Gossip has leaked out that he is allegedly homophobic, which, to be fair, probably puts him league with every other super conservative Bachelor that has gone before him. He told an interviewer that having a gay Bachelor would be "confusing" for kids to see and "not a good example." Now he's backing away from those words, blaming a language barrier. Whatevs... I would be awesome to see him get together with either the opera singer or the hairdresser and then be surrounded by los homosexuales day in and day out, til' death (or about three months later) do they part.
This week's show had my favorite moment from each season: The death-defying challenge.
Our hero and one of the gals are cabled to a suspension bridge, or strapped into a parachute, or tied down on some train tracks with only a lighter and pocket knife while the engine chugs ever closer over the ridge. Last night they did the ever-popular bungee jump off of the Suicide Bridge in Pasadena. Chelsie was terrified, but she lost herself in his manly arms as she leapt to her fate and then they hung there, making out upside down like two Abercrombie & Fitch bats. But here's the money shot, the line I wait for every season: "That is the epitome of building a relationship, just free falling together, you know? And we did that, literally... so I think if we can jump off a bridge together, we can pretty much get through anything." Yes! If we can just walk a tight-rope over the Grand Canyon, there is nothing we can't achieve. Too bad Jake and Vienna also bungee jumped together on his season, and we know how that ended.
The other awesome moment from this episode was the Sharleen kiss, which the voice over even called "the most awkward kiss in Bachelor history." She's trying so hard to like him but she's repulsed. She's so stiff and weird though that I have a hard time seeing her melt into anyone's arms, let alone a smooth Latin lover.
Before I close, let's play Who Will Be The Next Bachelorette?
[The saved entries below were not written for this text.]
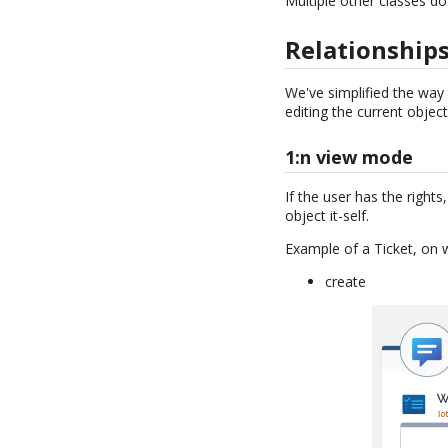
Multiple other classes 
Relationship
We've simplified the way
editing the current object
1:n view mode
If the user has the right
object it-self.
Example of a Ticket, on 
create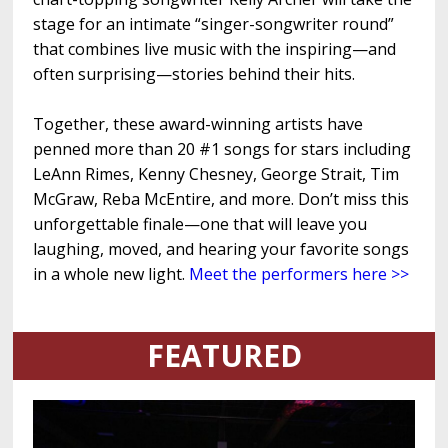
stage for an intimate “singer-songwriter round”
that combines live music with the inspiring—and
often surprising—stories behind their hits.
Together, these award-winning artists have
penned more than 20 #1 songs for stars including
LeAnn Rimes, Kenny Chesney, George Strait, Tim
McGraw, Reba McEntire, and more. Don’t miss this
unforgettable finale—one that will leave you
laughing, moved, and hearing your favorite songs
in a whole new light.
Meet the performers here >>
FEATURED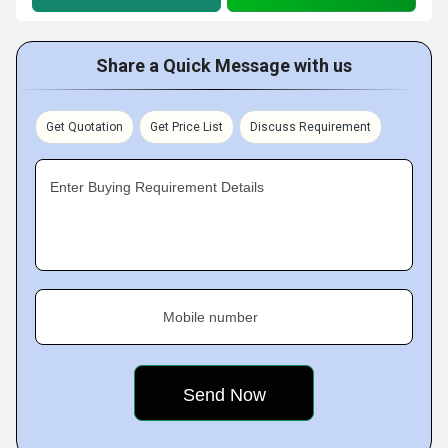
Share a Quick Message with us
Get Quotation
Get Price List
Discuss Requirement
Enter Buying Requirement Details
Mobile number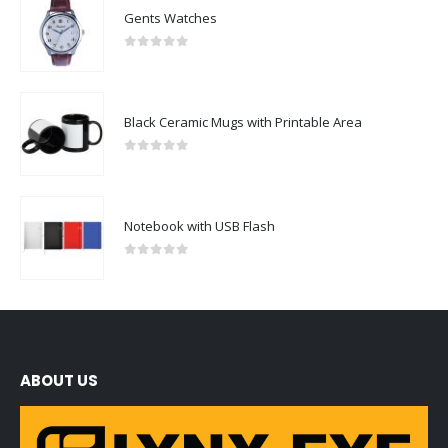
Gents Watches
0
out of 5
Black Ceramic Mugs with Printable Area
0
out of 5
Notebook with USB Flash
0
out of 5
ABOUT US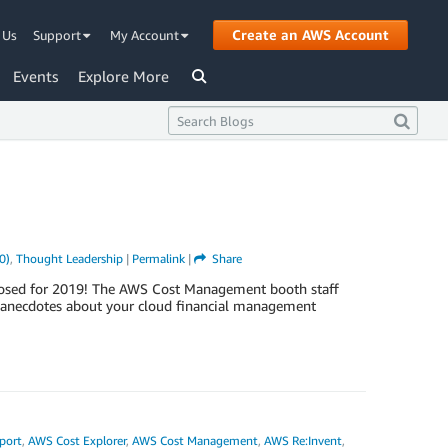
Create an AWS Account
 Us
Support
My Account
Events
Explore More
0)
,
Thought Leadership
|
Permalink
|
Share
ly closed for 2019! The AWS Cost Management booth staff
e anecdotes about your cloud financial management
port
,
AWS Cost Explorer
,
AWS Cost Management
,
AWS Re:Invent
,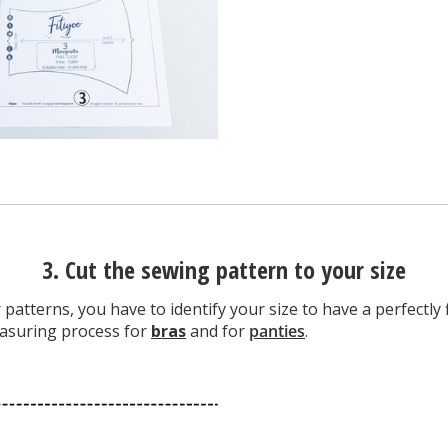
3. Cut the sewing pattern to your size
patterns, you have to identify your size to have a perfectly f
easuring process for
bras
and for
panties
.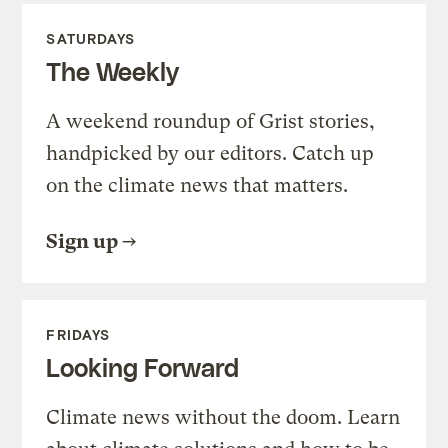
SATURDAYS
The Weekly
A weekend roundup of Grist stories,
handpicked by our editors. Catch up
on the climate news that matters.
Sign up
FRIDAYS
Looking Forward
Climate news without the doom. Learn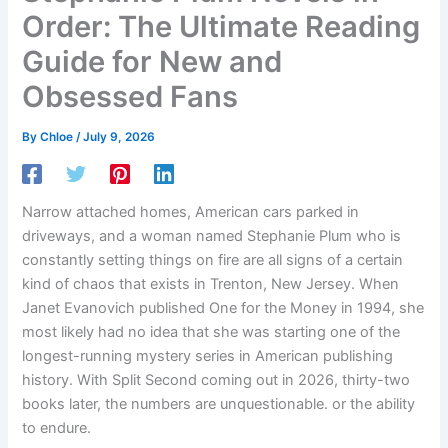
Order: The Ultimate Reading
Guide for New and
Obsessed Fans
By
Chloe
/
July 9, 2026
Narrow attached homes, American cars parked in
driveways, and a woman named Stephanie Plum who is
constantly setting things on fire are all signs of a certain
kind of chaos that exists in Trenton, New Jersey. When
Janet Evanovich published One for the Money in 1994, she
most likely had no idea that she was starting one of the
longest-running mystery series in American publishing
history. With Split Second coming out in 2026, thirty-two
books later, the numbers are unquestionable. or the ability
to endure.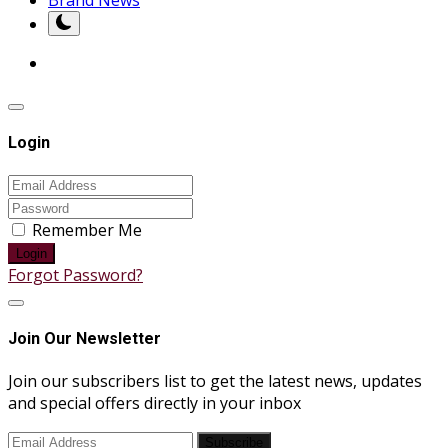
Login
Remember Me
Login
Forgot Password?
Join Our Newsletter
Join our subscribers list to get the latest news, updates
and special offers directly in your inbox
Subscribe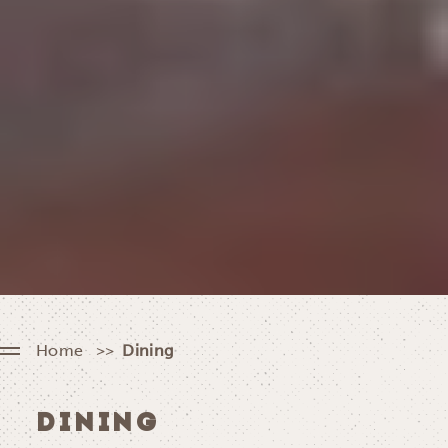
Home
Dining
DINING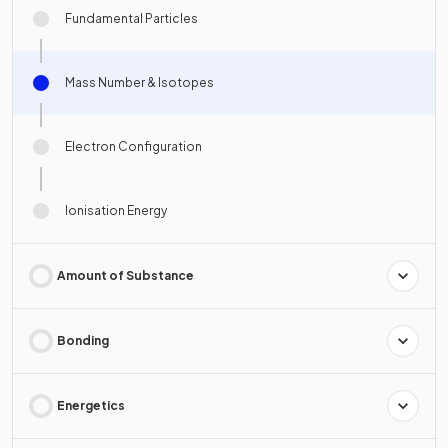
Fundamental Particles
Mass Number & Isotopes
Electron Configuration
Ionisation Energy
Amount of Substance
Bonding
Energetics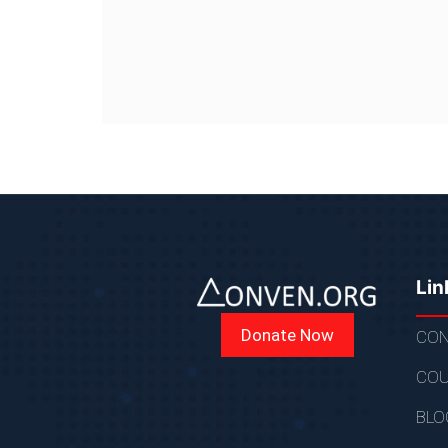
Lin
Donate Now
CON
COU
BLO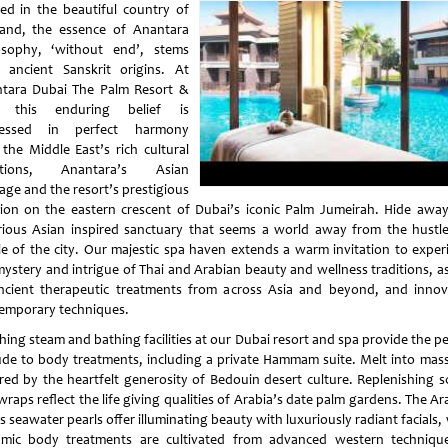
ed in the beautiful country of
land, the essence of Anantara
osophy, ‘without end’, stems
 ancient Sanskrit origins. At
tara Dubai The Palm Resort &
, this enduring belief is
ressed in perfect harmony
 the Middle East’s rich cultural
ditions, Anantara’s Asian
age and the resort’s prestigious
tion on the eastern crescent of Dubai’s iconic Palm Jumeirah. Hide away
rious Asian inspired sanctuary that seems a world away from the hustl
le of the city. Our majestic spa haven extends a warm invitation to exper
mystery and intrigue of Thai and Arabian beauty and wellness traditions, as
ncient therapeutic treatments from across Asia and beyond, and innov
emporary techniques.
hing steam and bathing facilities at our Dubai resort and spa provide the pe
ude to body treatments, including a private Hammam suite. Melt into mas
ired by the heartfelt generosity of Bedouin desert culture. Replenishing s
raps reflect the life giving qualities of Arabia’s date palm gardens. The A
s seawater pearls offer illuminating beauty with luxuriously radiant facials,
mic body treatments are cultivated from advanced western techniqu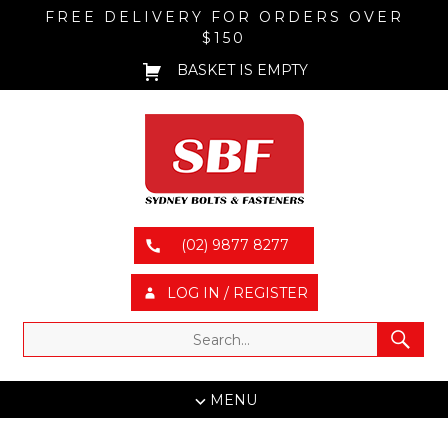
FREE DELIVERY FOR ORDERS OVER
$150
BASKET IS EMPTY
(02) 9877 8277
LOG IN / REGISTER
MENU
I say that Claire is gunning for it hard, followed closely by Renee, who seems like a genuinely nice person. She's the first person at anyone's side when they are freaking out, and it doesn't seem to be an act. Still, being the Bachelorette is the real grand prize on this show, not ending up with Juan and his spoiled brat daughter. Sorry, but every time Camilla's on camera she is saying "No!" or "No gusta pollo!" or whatever. Pequena terror!.